Page ->
= National Federation of Colored Farmers =

Cooperative foundation founded in 1922

The National Federation of Colored Farmers (NFCF) was a cooperative foundation founded in 1922 by a group of African-American entrepreneurs and attorneys. Their purpose was to advance efforts to build the capacity of America’s Black farmers, by forming local chapters of buying and selling distribution cooperatives. Membership was African American farmers in the south and Midwest. This federation existed until 1949, and was registered in Illinois.

== History of the organization ==

The NFCF wanted to ensure members could be viable and profitable farmers that owned their own land. Their members were primarily landowners, but also tenant farmers that the NFCF helped to buy land. Excluded from membership, due to costs, were often sharecroppers which were the largest portion of African American agricultural workers in the south during this time. The goals of the NFCF were to increase agricultural entrepreneurship profits in African American farmers in the United States by creating local branch cooperatives.

The NFCF assisted farmers with owning and retaining land and brokered steady market access to urban industrial cities' wholesale markets in the Great Lakes, particularly Chicago. This increased member autonomy in selling to a set market. The NFCF also assisted their members by sharing farming tips, political and social issues and other relevant matters via The Modern Farmer.

The NFCF formed local chapters of buying and selling distribution cooperatives. In 1929, the first local NFCF chapter was established in Howard, Mississippi, of about thirty tenant farmers and sharecroppers. The organization's membership expanded across the South after The Modern Farmer was created and was shared. Membership units existed in Alabama, Arkansas, Georgia, Louisiana, southeast Missouri and Tennessee. Most chapters were along the Mississippi and Ohio river valleys; in Mississippi river delta counties, Missouri, Arkansas and Tennessee.

The federation required membership at a cost of $5.00 for a year. That gave members access to a cooperative that would market produce and purchase farm supplies for resale at reduced rates. The NFCF published a newspaper called The Modern Farmer, available with an additional $1 subscription, it was only available to members of the NFCF. Membership in NFCF was primarily land owning farmers due to these costs.

To do ->
1 - Rewrite the National Federation of Colored Farmers article starting with "The National Federation" and going on through "registered in Illinois.", putting "businesspeople" in place of "entrepreneurs".
2 - Pick up the National Federation of Colored Farmers article where it stops and keep writing.
The material after this point comes from a different source than the article.

Supplied material ->
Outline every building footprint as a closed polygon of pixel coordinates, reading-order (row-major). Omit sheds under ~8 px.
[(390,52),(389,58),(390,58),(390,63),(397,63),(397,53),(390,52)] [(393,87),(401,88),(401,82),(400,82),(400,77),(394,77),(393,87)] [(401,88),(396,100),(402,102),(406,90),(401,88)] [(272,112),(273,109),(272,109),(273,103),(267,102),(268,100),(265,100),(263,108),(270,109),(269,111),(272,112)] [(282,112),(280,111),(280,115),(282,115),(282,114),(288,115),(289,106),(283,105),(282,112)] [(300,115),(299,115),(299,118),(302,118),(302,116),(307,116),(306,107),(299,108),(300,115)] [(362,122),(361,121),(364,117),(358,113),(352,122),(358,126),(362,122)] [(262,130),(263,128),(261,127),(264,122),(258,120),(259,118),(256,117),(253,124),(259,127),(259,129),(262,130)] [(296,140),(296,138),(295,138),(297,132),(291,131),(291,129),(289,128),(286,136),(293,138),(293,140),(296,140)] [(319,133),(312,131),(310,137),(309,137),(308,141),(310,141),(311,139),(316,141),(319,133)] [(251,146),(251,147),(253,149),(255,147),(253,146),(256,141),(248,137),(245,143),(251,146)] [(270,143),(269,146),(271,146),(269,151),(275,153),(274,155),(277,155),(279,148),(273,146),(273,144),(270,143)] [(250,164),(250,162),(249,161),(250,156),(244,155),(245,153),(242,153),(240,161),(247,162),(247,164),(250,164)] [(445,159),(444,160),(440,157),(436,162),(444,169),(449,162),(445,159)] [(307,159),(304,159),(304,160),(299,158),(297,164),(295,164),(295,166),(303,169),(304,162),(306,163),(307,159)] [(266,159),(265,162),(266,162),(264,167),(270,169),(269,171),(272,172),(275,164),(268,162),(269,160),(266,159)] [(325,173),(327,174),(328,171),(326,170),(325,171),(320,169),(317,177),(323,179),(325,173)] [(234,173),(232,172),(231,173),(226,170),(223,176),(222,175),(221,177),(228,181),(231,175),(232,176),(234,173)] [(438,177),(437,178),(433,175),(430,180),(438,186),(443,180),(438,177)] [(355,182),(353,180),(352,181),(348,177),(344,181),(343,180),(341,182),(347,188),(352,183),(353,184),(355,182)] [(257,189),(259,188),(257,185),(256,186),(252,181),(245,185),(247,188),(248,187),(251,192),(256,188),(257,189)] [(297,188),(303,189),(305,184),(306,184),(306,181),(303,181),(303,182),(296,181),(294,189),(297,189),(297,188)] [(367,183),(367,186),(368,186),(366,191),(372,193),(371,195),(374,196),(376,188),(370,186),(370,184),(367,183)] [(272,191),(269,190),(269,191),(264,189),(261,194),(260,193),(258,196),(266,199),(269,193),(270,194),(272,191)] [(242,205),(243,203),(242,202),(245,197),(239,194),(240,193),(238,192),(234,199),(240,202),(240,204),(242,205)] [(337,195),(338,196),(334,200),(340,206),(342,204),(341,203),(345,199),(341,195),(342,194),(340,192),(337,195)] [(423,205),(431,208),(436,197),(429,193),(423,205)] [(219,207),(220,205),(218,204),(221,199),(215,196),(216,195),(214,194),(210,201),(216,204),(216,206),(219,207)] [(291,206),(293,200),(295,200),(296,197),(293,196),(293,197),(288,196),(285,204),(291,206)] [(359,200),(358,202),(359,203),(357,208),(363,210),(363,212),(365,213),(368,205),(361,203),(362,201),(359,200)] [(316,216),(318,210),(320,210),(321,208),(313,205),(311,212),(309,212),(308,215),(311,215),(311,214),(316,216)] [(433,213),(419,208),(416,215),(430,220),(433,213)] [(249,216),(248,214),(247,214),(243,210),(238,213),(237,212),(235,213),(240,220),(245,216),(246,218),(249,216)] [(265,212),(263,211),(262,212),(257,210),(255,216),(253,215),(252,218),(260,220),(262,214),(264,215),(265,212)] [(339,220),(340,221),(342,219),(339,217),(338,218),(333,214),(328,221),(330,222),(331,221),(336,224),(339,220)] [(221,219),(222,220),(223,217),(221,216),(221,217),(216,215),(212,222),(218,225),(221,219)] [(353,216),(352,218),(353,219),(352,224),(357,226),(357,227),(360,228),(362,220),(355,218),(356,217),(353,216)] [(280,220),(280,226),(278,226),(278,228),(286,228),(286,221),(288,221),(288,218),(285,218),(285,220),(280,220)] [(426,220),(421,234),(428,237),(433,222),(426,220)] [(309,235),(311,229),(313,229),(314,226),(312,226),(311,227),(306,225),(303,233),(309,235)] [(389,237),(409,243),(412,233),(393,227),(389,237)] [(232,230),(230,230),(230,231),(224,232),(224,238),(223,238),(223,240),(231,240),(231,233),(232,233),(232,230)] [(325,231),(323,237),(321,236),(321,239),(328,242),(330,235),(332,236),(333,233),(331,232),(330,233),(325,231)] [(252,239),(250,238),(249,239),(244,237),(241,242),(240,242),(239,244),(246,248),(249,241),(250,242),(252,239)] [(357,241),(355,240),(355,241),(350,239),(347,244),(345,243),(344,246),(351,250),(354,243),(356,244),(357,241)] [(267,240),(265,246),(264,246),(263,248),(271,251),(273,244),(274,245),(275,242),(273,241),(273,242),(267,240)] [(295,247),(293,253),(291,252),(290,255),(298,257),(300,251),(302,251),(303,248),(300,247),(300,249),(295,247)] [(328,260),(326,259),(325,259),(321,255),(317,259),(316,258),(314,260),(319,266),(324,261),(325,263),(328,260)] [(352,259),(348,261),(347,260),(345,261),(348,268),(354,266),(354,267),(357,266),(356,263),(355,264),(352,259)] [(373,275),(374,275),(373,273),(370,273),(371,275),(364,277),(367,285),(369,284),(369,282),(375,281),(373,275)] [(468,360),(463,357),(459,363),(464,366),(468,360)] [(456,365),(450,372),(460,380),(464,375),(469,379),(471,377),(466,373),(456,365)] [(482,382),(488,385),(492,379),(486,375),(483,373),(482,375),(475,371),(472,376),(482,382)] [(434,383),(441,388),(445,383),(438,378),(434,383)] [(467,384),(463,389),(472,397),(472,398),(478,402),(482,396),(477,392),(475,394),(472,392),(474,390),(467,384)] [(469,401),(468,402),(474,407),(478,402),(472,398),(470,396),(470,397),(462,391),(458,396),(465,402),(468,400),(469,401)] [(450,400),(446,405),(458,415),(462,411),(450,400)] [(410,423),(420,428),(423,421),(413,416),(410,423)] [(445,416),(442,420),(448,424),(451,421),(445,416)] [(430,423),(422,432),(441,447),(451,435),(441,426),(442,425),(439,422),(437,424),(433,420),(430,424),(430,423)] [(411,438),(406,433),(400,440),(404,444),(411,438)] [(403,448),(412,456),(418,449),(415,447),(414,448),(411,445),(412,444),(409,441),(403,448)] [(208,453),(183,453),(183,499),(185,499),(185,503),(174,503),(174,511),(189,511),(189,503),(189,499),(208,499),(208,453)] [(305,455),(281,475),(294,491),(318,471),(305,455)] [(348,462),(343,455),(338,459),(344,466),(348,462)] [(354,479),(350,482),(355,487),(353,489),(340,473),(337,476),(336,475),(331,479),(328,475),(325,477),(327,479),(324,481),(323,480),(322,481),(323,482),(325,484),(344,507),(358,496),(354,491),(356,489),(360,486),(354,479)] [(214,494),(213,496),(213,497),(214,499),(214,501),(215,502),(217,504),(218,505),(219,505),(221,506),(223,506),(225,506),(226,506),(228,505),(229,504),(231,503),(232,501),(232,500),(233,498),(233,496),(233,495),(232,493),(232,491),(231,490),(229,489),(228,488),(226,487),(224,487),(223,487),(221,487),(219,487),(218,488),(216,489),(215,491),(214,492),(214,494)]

The answers ->
1 -
The National Federation of Colored Farmers (NFCF) was a cooperative foundation founded in 1922 by a group of African-American businesspeople and attorneys. Their purpose was to advance efforts to build the capacity of America’s Black farmers, by forming local chapters of buying and selling distribution cooperatives. Membership was African American farmers in the south and Midwest. This federation existed until 1949, and was registered in Illinois.

2 -
The NFCF had annual conventions that over time were attended by political officials. The ninth annual convention was attended by 4 representatives appointed by governors in Colorado, Oklahoma, Illinois and Iowa.

NFCF was often written about in the Chicago Defender's Farmers' Column. They formed a credit corporation in 1932 to make loans to members.

== Founders ==

The NFCF was founded by four professional African American men that met at the Tuskegee Institute.

- James P. Davis (1876–1962), broker and attorney. President of the NFCF and editor of The Modern Farmer.
- Leon Ray Harris (1886–1960), stationary engineer on Chicago-Rock Island Railroad. Main editor of The Modern Farmer in the 1930s.
- Cornelius R. Richardson (1886–1964), attorney.
- Gilchrist Stewart (1882–1926), attorney.
James P. Davis worked with government officials and extension offices to try and ensure Black farmers received government loans. He was appointed a special field agent by Cully A. Cobb, administrator for the Agricultural Adjustment Administration (AAA) Cotton Section in the lower South, and traveled the lower South relaying complaints to policy makers in Washington, D.C. about Black farmers not receiving loans or information.

== Historical context ==
The NFCF's role in the Black agricultural co-operative movement is very important because African Americans were not allowed into white owned cooperatives so had to make their own. The NFCF was one of the only organizations in existence among African Americans practicing cooperative methods.

The NFCF became a popular organization in the rural south among African American farmers after Universal Negro Improvement Association and African Communities League (UNIA) became less popular with the departure of Marcus Garvey from the U.S.

The NFCF declined as the Depression wore on and the material conditions of African Americans did not improve. The main tenets of land ownership and operating though cooperative schemes did not improve the lives of most of the Black farmers at that time and meetings stopped in 1939. The NFCF was dissolved by the Attorney General in Illinois in 1944 for failure to file an annual report, but their newsletter, The Modern Farmer, remained in publication through January 1949. Many members moved onto Agricultural unions, like the Southern Tenant Farmers Union, that focused more on working class and poor, and/or to the NAACP which focused on pushing the U.S. government for laws to enshrine equality for African Americans.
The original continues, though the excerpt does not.